Translate your benchmark data and technical insights into compelling, high-impact marketing assets and performance-driven sales enablement materials.
Collaborate closely with Product Management, ASIC and Software architecture and Sales teams, provide feedback on product features, and ensure our performance results are technically accurate and impactful.
What we need to see:
B.Sc in Computer Science or Software Engineering or equivalent experience
5+ years of experience benchmarking and analyzing high‑performance networking solutions, including RDMA, MPI, and large‑scale collective communication frameworks.
Hands‑on expertise in testing and benchmarking deep learning workloads on our GPUs with CUDA, TensorFlow, and PyTorch, focused on validating and demonstrating distributed training and inference performance over NCCL, RoCE, and RDMA.
Shown proficiency in Performance Analysis methodologies and techniques.
Understanding of Ethernet and high-performance networking.
Programming experience with Python, Bash and C languages.
Experience with distributed job orchestration (Slurm, Kubernetes).
Experience with Linux OS distros.
Fast and self-learning capabilities with strong analytical and problem-solving skills.
In-depth knowledge and experience with AI workloads and benchmarking for large-scale distributed training/inference systems.
Ways to stand out from the crowd:
Strong Performance Analysis skills and methodologies using modern tools.
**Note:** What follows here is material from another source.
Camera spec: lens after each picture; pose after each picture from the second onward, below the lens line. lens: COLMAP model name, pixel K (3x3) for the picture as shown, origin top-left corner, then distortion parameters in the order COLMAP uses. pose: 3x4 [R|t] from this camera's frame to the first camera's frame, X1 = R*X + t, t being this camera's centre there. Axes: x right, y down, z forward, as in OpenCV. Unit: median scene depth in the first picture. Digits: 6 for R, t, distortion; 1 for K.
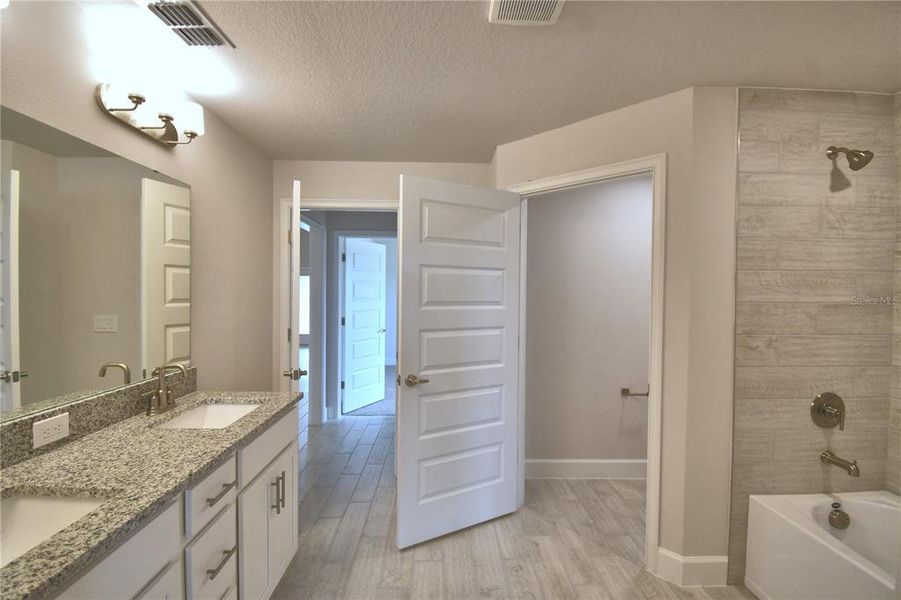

Deep knowledge in AI/Data Center Ethernet networks protocols and best-practices (Clos fabrics, BGP, VXLAN, etc.).
Hands-on experience with automation, CI/CD pipelines and DevOps practices.
Expertise in AI fabrics telemetry including metrics capturing and analysis as well as telemetry tools such as Prometheus and Grafana.
In-depth System knowledge and understanding (Intel / AMD / ARM CPUs, NVIDIA GPUs, NIC, Memory, PCI).